General Sanders also warned the UK faces a "1937 moment" and that the country has never seen such a clear threat to peace and democracy as the "brutal aggression" of Russian president Vladimir Putin.
In his first public engagement since taking up his post, General Sanders will say his focus is on mobilising the Army to help prevent the spread of war in Europe by being "ready to fight and win alongside our NATO allies and partners".
"In all my years in uniform, I haven't known such a clear threat to the principles of sovereignty and democracy, and the freedom to live without fear of violence, as the brutal aggression of president Putin and his expansionist ambitions,"
"This is our 1937 moment. We are not at war - but must act rapidly so that we aren't drawn into one through a failure to contain territorial expansion.
"I will do everything in my power to ensure that the British Army plays its part in averting war."
Speaking at the same event, Defence Secretary Ben Wallace is expected to issue a fresh call for increased defence spending in the years ahead to counter the growing threat.
His call comes as Mr Johnson prepares to join other NATO leaders in Madrid for a summit at which they are expected to agree the biggest overhaul of the Western military alliance since the end of the Cold War.
A defence source did not deny reports that Mr Wallace asked Mr Johnson in a letter to lift the annual military budget from the current Nato minimum target of two per cent of GDP to 2.5 per cent by 2028.
"We do not comment on alleged leaks. The Defence Secretary and the Prime Minister have always said that the Government will respond to any changes in threat which is why in 2020 the Ministry of Defence received a record defence settlement," they said.
Liz Truss said Nato should focus on increasing flexibility in resource deployment, the use of modern techniques such as "hybrid warfare, the weaponisation of migration, the use of cyber attack", and spending more on defence.
"Two per cent needs to be a floor, not a ceiling for defence spending", the Foreign Secretary said in an interview with Die Welt, La Repubblica and El Pais.
Despite the recent emphasis on new capabilities, such as drones and cyber warfare, General Sanders will on Tuesday say that land forces will remain crucial in any conflict, adding: "You can't cyber your way across a river."
In a reference to the start of the First War World, he will say that "this is not the rush to war at the speed of the railway timetables of 1914".
Instead he will say deterring Russia means "more of the Army ready more of the time" from "the general in (Ministry of Defence) Main Building, to the young lance corporal in the barrack room, from the reservist on a weekend exercise, to the civil servant in Army headquarters".
In his speech, Mr Wallace will reiterate his call for increased investment in defence to meet the changing international environment.
In March, the Defence Secretary wrote to Chancellor Rishi Sunak ahead of his spring statement warning UK defence spending was set to drop below the Nato minimum of two per cent of GDP by the middle of the decade unless the Treasury committed more resources.

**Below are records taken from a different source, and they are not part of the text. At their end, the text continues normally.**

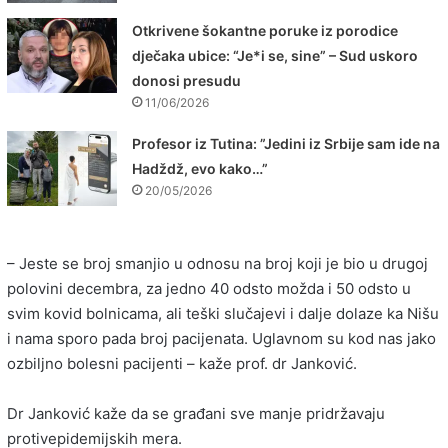
Otkrivene šokantne poruke iz porodice
dječaka ubice: “Je*i se, sine” – Sud uskoro
donosi presudu
11/06/2026
Profesor iz Tutina: ”Jedini iz Srbije sam ide na
Hadždž, evo kako…”
20/05/2026
– Jeste se broj smanjio u odnosu na broj koji je bio u drugoj
polovini decembra, za jedno 40 odsto možda i 50 odsto u
svim kovid bolnicama, ali teški slučajevi i dalje dolaze ka Nišu
i nama sporo pada broj pacijenata. Uglavnom su kod nas jako
ozbiljno bolesni pacijenti – kaže prof. dr Janković.
Dr Janković kaže da se građani sve manje pridržavaju
protivepidemijskih mera.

A defence source said: "The Defence Secretary is expected to emphasise that now that the threat has changed, governments must be prepared to invest to keep us safe."
It comes after Russian missiles slammed into a shopping centre in Kremenchuk, Ukraine, on Monday, prompting international condemnation.

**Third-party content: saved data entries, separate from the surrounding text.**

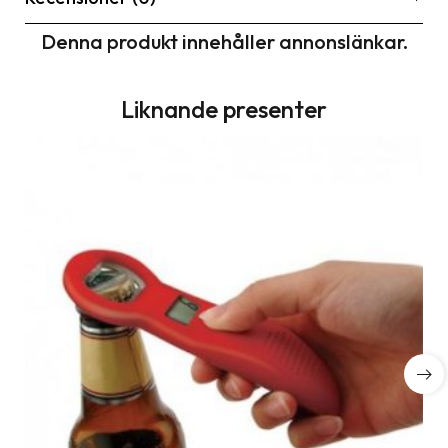
Denna produkt innehåller annonslänkar.
Liknande presenter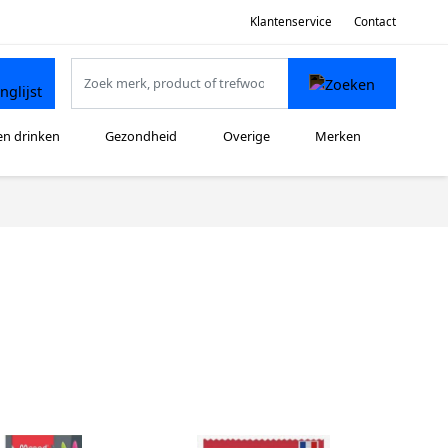
Klantenservice
Contact
en drinken
Gezondheid
Overige
Merken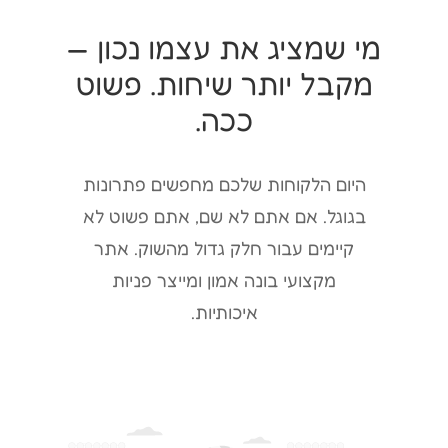
מי שמציג את עצמו נכון —
מקבל יותר שיחות. פשוט
ככה.
היום הלקוחות שלכם מחפשים פתרונות
בגוגל. אם אתם לא שם, אתם פשוט לא
קיימים עבור חלק גדול מהשוק. אתר
מקצועי בונה אמון ומייצר פניות
איכותיות.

Technology minister Chris Philp, speaking on Sky News, likened it to an "act of terrorism", as he pointed to UK efforts to support Ukraine in the war.
He was asked about comments by General Sir Patrick Sanders, the Chief of the General Staff, who has likened the current situation to the run up to the Second World War.
"I think that refers to the fact we need to do everything we can to support Ukraine.
"We don't want to see an escalation into a wider conflict. I think Russia would be literally insane to attempt to do that, because NATO is a far larger and a far stronger bloc."
He refused to comment directly on reports Mr Wallace has asked Mr Johnson to increase defence spending.